Glyphosat-Prozess Bayer muss Krebskrankem 80 Millionen Dollar zahlen
Bayer hat auch den zweiten Teil des Prozesses um den umstrittenen Unkrautvernichter Roundup der Konzerntochter Monsanto verloren. Die Jury sprach dem Kläger über 80 Millionen Dollar Schadenersatz zu.
Der Agrarchemie- und Pharmakonzern Bayer hat in den USA einen weiteren wichtigen Prozess um angeblich krebserregende Produkte der Tochter Monsanto verloren. Eine Jury des zuständigen Bundesbezirksgerichts in San Francisco urteilte am Mittwoch, dass Monsanto für Krebsrisiken des Unkrautvernichtungsmittels Roundup mit dem umstrittenen Wirkstoff Glyphosat haftbar ist und dem 70-jährigen Kläger Edwin Hardeman Schadenersatz in Gesamthöhe von 80,3 Millionen Dollar, das sind umgerechnet rund 71,4 Mio Euro, zahlen muss.
In der vergangenen Woche war die Jury bereits im vorentscheidenden ersten Teil des Prozesses einstimmig zu dem Schluss gekommen, dass Roundup als wesentlicher Faktor für die Lymphdrüsenkrebserkrankung Hardemans einzustufen sei.
Bayer zeigte sich in einer Stellungnahme enttäuscht. Dennoch ändere das Urteil nichts "am Gewicht von über vier Jahrzehnten umfangreicher wissenschaftlicher Arbeit und den Schlussfolgerungen von Regulierungsbehörden weltweit, welche die Sicherheit unserer glyphosatbasierten Herbizide und die Schlussfolgerung stützen, dass diese nicht krebserregend sind".
Der Dax-Konzern kündigte zudem an, gegen das Urteil Rechtsmittel einzulegen. In der vergangenen Woche war die Jury bereits im vorentscheidenden ersten Teil des Prozesses zu dem Schluss gekommen, dass Roundup als krebserregend einzustufen sei.

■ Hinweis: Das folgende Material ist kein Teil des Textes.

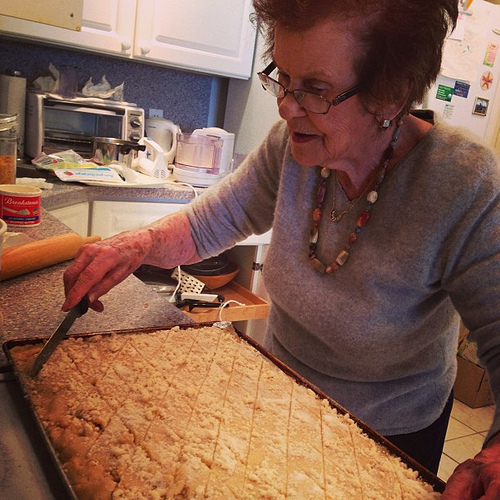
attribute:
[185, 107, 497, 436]
sweater — long sleeved, gray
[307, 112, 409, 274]
necklace — green, brown, white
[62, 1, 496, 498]
woman — old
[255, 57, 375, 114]
eyeglasses — woman's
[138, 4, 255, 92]
cabinets — pretty, white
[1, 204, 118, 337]
pin — rolling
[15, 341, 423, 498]
dessert — diagonally sliced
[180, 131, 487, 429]
shirt — gray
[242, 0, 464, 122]
hair — woman's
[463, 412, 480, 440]
tile — white, for floor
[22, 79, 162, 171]
toaster oven — silver, black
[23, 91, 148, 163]
oven — toaster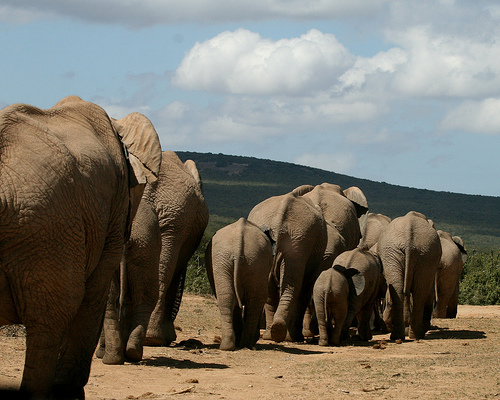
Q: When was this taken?
A: During a cloudy day.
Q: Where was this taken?
A: Outside in a verdant and dry area.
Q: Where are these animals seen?
A: In their natural surroundings.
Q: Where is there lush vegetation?
A: In front of the elephants.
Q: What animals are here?
A: Elephants.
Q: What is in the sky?
A: Clouds.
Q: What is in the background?
A: Hills.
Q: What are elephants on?
A: Ground.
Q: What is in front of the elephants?
A: Trees.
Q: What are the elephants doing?
A: Walking.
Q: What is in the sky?
A: Cloud.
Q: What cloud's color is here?
A: White.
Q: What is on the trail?
A: Dirt.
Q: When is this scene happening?
A: During the day time.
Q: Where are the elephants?
A: Field.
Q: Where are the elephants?
A: Field.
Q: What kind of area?
A: Dirt.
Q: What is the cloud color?
A: White.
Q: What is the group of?
A: Elephants.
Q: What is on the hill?
A: Trees.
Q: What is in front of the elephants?
A: Bushes.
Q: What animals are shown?
A: Elephants.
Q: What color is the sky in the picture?
A: Blue.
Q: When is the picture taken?
A: Daytime.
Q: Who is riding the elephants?
A: No one.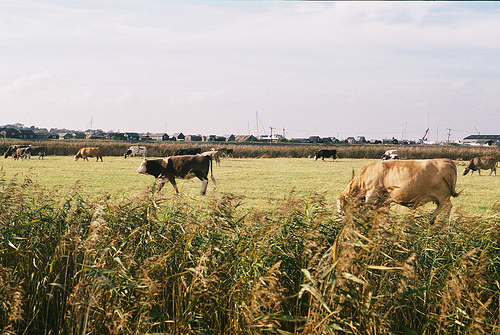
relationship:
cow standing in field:
[331, 156, 468, 225] [0, 153, 499, 330]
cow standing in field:
[133, 155, 216, 196] [0, 153, 499, 330]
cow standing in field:
[73, 146, 104, 162] [0, 153, 499, 330]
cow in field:
[133, 155, 216, 196] [1, 155, 497, 275]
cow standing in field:
[460, 156, 497, 178] [0, 153, 499, 330]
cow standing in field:
[164, 143, 248, 184] [9, 157, 484, 290]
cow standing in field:
[133, 155, 216, 196] [7, 144, 484, 257]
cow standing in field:
[78, 151, 109, 164] [15, 168, 470, 304]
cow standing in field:
[133, 155, 216, 196] [15, 168, 470, 304]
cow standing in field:
[466, 148, 495, 177] [15, 168, 470, 304]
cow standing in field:
[305, 142, 343, 162] [15, 168, 470, 304]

Für Bayer ist der Fall Hardeman hochbrisant, da es sich um einen richtungsweisenden "Bellwether Case" handelt. Damit ist im US-Recht eine Art Musterfall in einem Massenverfahren gemeint. Mehrere dieser repräsentativen Fälle sind angesetzt. Sie sollen den Streitparteien helfen, das Ausmaß von Schäden und die Höhe denkbarer Vergleichszahlungen besser abschätzen zu können. Insgesamt sind bei dem zuständigen US-Richter Vince Chhabria mehrere Hundert Klagen von Landwirten, Gärtnern und Verbrauchern gebündelt.
Auch an der Börse steht Bayer massiv unter Druck
Die Klagewelle gegen Bayer war so richtig ins Rollen gekommen, nachdem eine Geschworenenjury dem Krebspatienten Dewayne Johnson in einem anderen Verfahren im August insgesamt 289 Millionen Dollar an Schmerzensgeld und Entschädigung zugesprochen hatte. Die Richterin senkte zwar die Strafe gegen den im vergangenen Jahr von Bayer übernommenen US-Saatgutkonzern Monsanto später auf gut 78 Millionen Dollar (69 Mio Euro), im Grundsatz änderte sie am Urteil aber nichts.
- Angebliche Krebsgefahr: Nach Glyphosat-Urteil – Bayer-Aktie stürzt ab
- Marke soll verschwinden: Bayer streicht den Namen Monsanto
- Fragen und Antworten: Glyphosat ist hoch umstritten – und kaum verzichtbar
An der Börse steht Bayer wegen der vielen Glyphosat-Klagen in den USA inzwischen massiv unter Druck. Anleger und Analysten fragen sich, ob die Leverkusener die Risiken des rund 63 Milliarden Dollar (56 Mrd Euro) teuren Monsanto-Kaufs unterschätzt haben. Das jetzige Verfahren war erst der Anfang: Bis Ende Januar wurden Monsanto in den USA glyphosatbezogene Klagen von etwa 11 200 Klägern zugestellt. Am Donnerstag soll bereits ein weiterer Prozess bei einem Landgericht im kalifornischen Oakland starten.